In permaculture, design comes from a deep and thorough understanding of a site and the needs of those who will use it (human and animal). You will start with patterns – both natural patterns and patterns of behaviour – to work towards a system that functions optimally. By analysing the various elements of a system and their interactions, we can develop a plan the works for us and for the site in a broader sense.
Zoning may already have helped you to find the best location for your polytunnel. It can also help you decide the best layout for inside your polytunnel. In permaculture, these abstract conceptual boundaries around your home, called zones, are used to determine the best location for each element of the design based on how much time and attention you will need to lavish on each.
It may seem obvious, but elements visited most often, which require the most care, should be closest to the home on a larger scale – perhaps closer to the entrance of the tunnel in a smaller-scale system.

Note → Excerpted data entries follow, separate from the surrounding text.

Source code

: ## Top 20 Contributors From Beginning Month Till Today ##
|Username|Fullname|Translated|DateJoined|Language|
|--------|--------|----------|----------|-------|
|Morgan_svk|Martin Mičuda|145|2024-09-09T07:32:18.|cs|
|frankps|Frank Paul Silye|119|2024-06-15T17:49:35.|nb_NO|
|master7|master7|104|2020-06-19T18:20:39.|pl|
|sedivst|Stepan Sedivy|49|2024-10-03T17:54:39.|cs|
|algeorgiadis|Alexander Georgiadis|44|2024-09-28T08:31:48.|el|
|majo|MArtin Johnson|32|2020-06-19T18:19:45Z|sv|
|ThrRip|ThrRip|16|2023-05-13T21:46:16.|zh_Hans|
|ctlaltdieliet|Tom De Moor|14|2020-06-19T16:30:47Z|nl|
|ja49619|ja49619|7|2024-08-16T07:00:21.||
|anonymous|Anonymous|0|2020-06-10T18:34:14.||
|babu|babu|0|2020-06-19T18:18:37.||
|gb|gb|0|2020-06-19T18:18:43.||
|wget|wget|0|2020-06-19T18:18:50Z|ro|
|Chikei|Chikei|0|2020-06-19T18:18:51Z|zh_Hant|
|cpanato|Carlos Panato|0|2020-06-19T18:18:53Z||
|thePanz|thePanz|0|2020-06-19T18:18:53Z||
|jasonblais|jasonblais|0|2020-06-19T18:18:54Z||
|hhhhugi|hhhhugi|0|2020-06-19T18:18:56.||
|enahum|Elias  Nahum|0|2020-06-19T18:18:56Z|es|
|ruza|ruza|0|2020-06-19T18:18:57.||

Which zone a polytunnel should be located in will depend on what is grown within it and how intensively. Obviously, a kitchen garden polytunnel will need to be far closer to home than a farming polytunnel with larger scale operation and less intensively managed crops. Likewise, how the polytunnel is laid out should also depend on what elements are included within it.
Other factors may also determine the best location for your polytunnel. Sectors such as sunlight, wind and water flow will all help you to determine where to position your polytunnel and other elements of garden design such as compost heaps, a chicken coop perhaps, ponds, and orchards, individual fruiting trees and other outdoors growing areas. On a smaller scale, remember that certain sectors may also help you to determine the best layout inside your polytunnel. For example, you may place taller plants to shield smaller ones from the sun in the hottest part of the day in summer, while you may wish to avoid casting too much shade in the colder months. You may wish to block, channel or welcome the incoming energy. Good design will always take sectors into account – even those on a very small scale.
After thinking about sectors and zoning, you should have a good idea of how your polytunnel will interact with elements around it, and also what elements will be within, and how those will interact. Analysing the elements of a polytunnel system and designing with them and their interactions in mind can help you to get the best possible yield from your space, no matter how small.